Le commantateur apprécie que le cabinet du Premier ministre Radičová se soit opposé, au prix de sa chute et de l’avenir incertain de la Slovaquie, à la vague de populisme antieuropéen qui envahit non seulement la Slovaquie, mais aussi, quoique moins visiblement, l’ensemble de l’Europe. A la fin, il écrit :

« La Slovaquie est le premier pays, mais probablement pas le dernier, à payer le prix politique de la perte de la foi d’une partie de la population en l’euro, en l’Union européenne et en l’Europe unifiée... Economiquement parlant, il faudra payer lourd le maintien de l’Union, car nous avons devant nous des bouleversements et des crises. Mais il existe encore d’autres valeurs, plus difficilement calculables : ce sont la stabileté, la coopération, sinon la paix européenne. »


Le célèbre ouvrage ‘La rage et l’orgueil’ d’Oriana Fallaci, demeure-t-il d’actualité ? Voilà la question à laquelle trois journalistes tchèques et un professeur d’histoire italien cherchent des réponses dans les pages du supplément Orientace, à l’occasion de la publication de la version tchèque du livre que la journaliste italienne décédée avait écrit et publié il y a dix ans de cela.

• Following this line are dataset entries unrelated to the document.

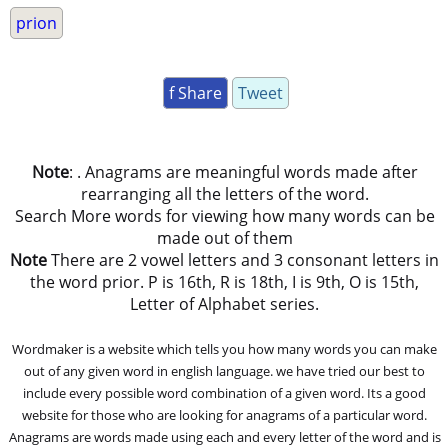
prion
f Share
Tweet
Note
: . Anagrams are meaningful words made after
rearranging all the letters of the word.
Search More words for viewing how many words can be
made out of them
Note
There are 2 vowel letters and 3 consonant letters in
the word prior. P is 16th, R is 18th, I is 9th, O is 15th,
Letter of Alphabet series.
Wordmaker is a website which tells you how many words you can make
out of any given word in english language. we have tried our best to
include every possible word combination of a given word. Its a good
website for those who are looking for anagrams of a particular word.
Anagrams are words made using each and every letter of the word and is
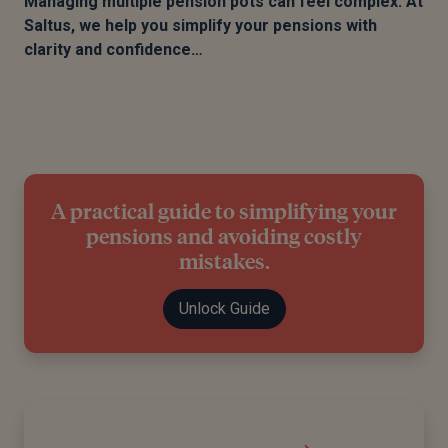
Managing multiple pension pots can feel complex. At
Saltus, we help you simplify your pensions with
clarity and confidence…
A practical guide to simplifying your
pensions and avoiding costly
mistakes.
Unlock Guide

Zbyněk Petráček estime que « l’appel du livre n’est pas dépassé, sauf qu’il a aujourd’hui des accents différents... » Selon lui, la position d’Oriana Fallaci est radicale, tout en demeurant libérale et critique. Il souligne qu’elle « défend les traditions de l’Italie et de l’Europe face à leur dissolution au profit d’une convention multiculturelle, privilégiant un discours tranchant et direct à la correction politique ».

Pour Petra Procházková, journaliste ayant vécu et travaillé dans plusieurs pays musulmans, en particulier en Afghanistan, le livre en question n’est pas un appel, mais « un cri un peu désespéré mais sincère et étayé par l’expérience, ce qui ne veut pas dire qu’il s’agisse d’une étude objective et vraie ». En effet, la journaliste tchèque ne pense pas que « les musulmans, dans le passé tout comme aujourd’hui, constituent la plus grande menace pour la civilisation occidentale, en dépit du fait que la cohabitation avec d’autres cultures, y compris celle musulmane, représente un grand problème ».

D’un autre côté, elle admet qu’Oriana Fallaci « a fait preuve d’une totale liberté de pensée et d’intrépidité en tant que journaliste ». Et de s’étonner avec un brin d’ironie qu’en fin de compte, « elle ait pu vivre jusqu’à l’âge de 77 ans et décéder de mort naturelle ».

L’Islam constitue-t-il un réel danger pour l’Europe, comme l’écrit Oriana Fallaci ? A cette question, la jeune journaliste Tereza Šupová répond :

« Moi, je ne partage pas de telles craintes. Mais je changerais peut-être d’avis si j’avais à vivre dans une ville avec une forte communauté d’immigrés musulmans. C’est une situation qui n’existe pas en Tchéquie. Donc, je ne me sens pas menacée par l’Islam... Le plus important, ce sont la tolérence et la compréhension pour une culture et une religion différentes. Déclarer aux musulmans les guerres, lutter contre eux, comme l’insinue Fallaci, ne sert à rien. »

D’après Petra Procházková, il existe certes des dangers qui menacent l’Europe, mais l’Islam n’en n’est pas un. « Ce sont plutôt la pollution, les chauffeurs agressifs ou les émeutes d’ordre social – y comprises celles initiées par les immigrés, etc. Mais pas l’Islam », dit-elle.

Et de conclure que le message prévoyant d’Oriana Fallaci ne consiste pas dans sa condamnation de l’Islam en tant qu’idéologie terroriste et criminelle, mais dans le regard lucide qu’elle a su porter sur la politique européenne.